Advances in networking technology have led to the use of computer networks for a wide variety of applications, such as sending and receiving electronic mail, browsing Internet web pages, exchanging business data, and the like. As the use of computer networks proliferates, the technology upon which these networks are based has become increasingly complex.
Data is typically sent over a network in small packages called “packets,” which may be typically routed over a variety of intermediate network nodes before reaching their destination. These intermediate nodes (e.g., routers, switches, and the like) are often complex computer systems in their own right, and may include a variety of specialized hardware and software components.
For example, some network nodes may include one or more network processors for processing packets for use by higher-level applications. Network processors are typically comprised of a variety of components, including one or more processing units, memory units, buses, controllers, and the like.
A network processor will often be called upon to process packets corresponding to many different data streams. To do this, the network processor may process multiple streams in parallel, and may also be operable to switch between different stream contexts by storing the current processing state for a given stream, processing another stream or performing some other task, then restoring the processing context associated with the original data stream and resuming processing of that stream. The faster the network processor is able to perform its processing tasks, the faster the data streams that the network processor is handling will reach their destination, and the faster any business processes that rely on the data streams will be completed.

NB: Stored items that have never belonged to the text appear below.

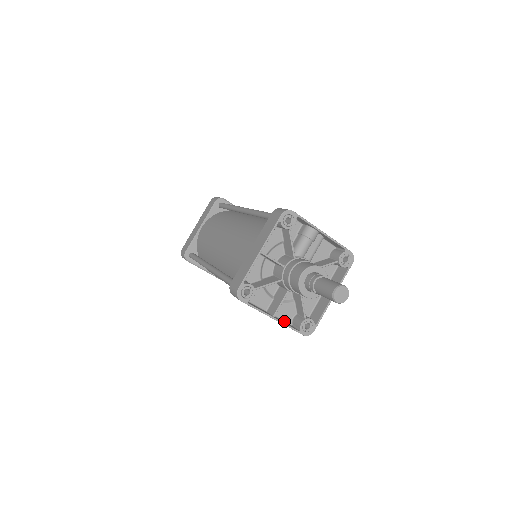
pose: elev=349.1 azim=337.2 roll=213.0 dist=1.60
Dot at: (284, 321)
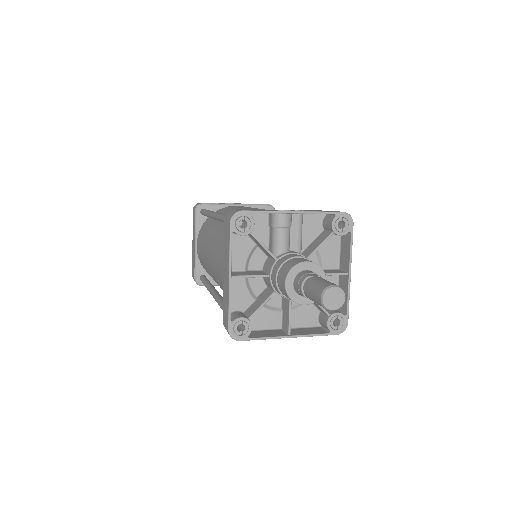
Dot at: (309, 327)
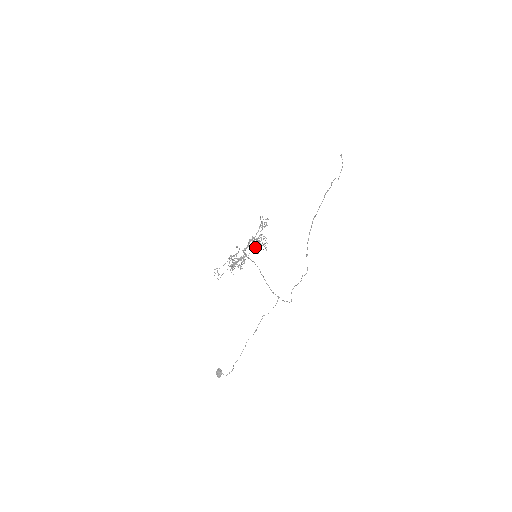
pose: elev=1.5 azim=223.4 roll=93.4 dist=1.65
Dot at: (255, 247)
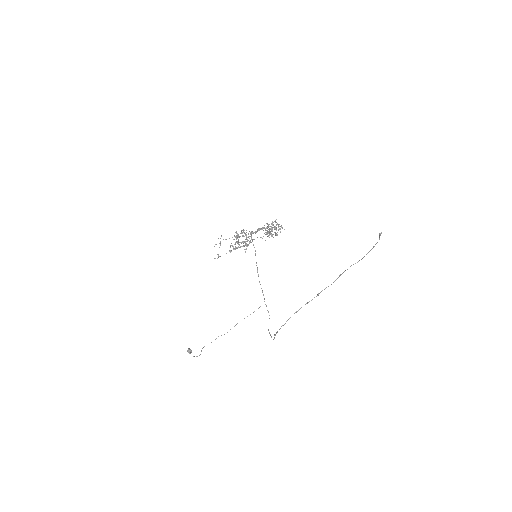
Dot at: (263, 236)
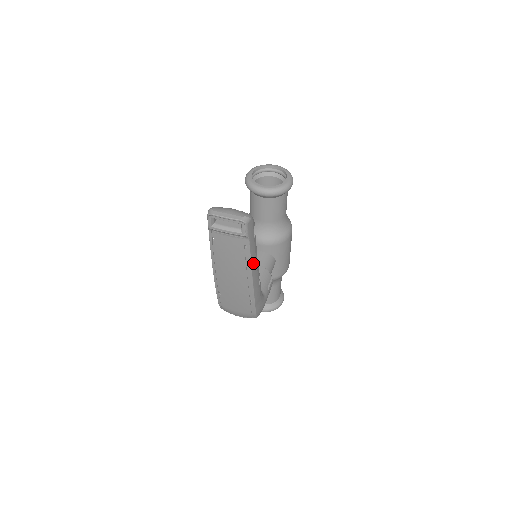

Reference will be made to the following drawings, in which:
Systems and methods are disclosed for performing selective caching. It should be appreciated that these systems and methods can be implemented in numerous ways, several examples of which are described below. The following description is presented to enable any person skilled in the art to make and use the inventive body of work. The general principles defined herein may be applied to other embodiments and applications. Descriptions of specific embodiments and applications are thus provided only as examples, and various modifications will be readily apparent to those skilled in the art. For example, although several examples are provided in the context of Intel® Internet Exchange network processors, it will be appreciated that the same principles can be readily applied in other contexts as well. Accordingly, the following description is to be accorded the widest scope, encompassing numerous alternatives, modifications, and equivalents. For purposes of clarity, technical material that is known in the art has not been described in detail so as not to unnecessarily obscure the inventive body of work.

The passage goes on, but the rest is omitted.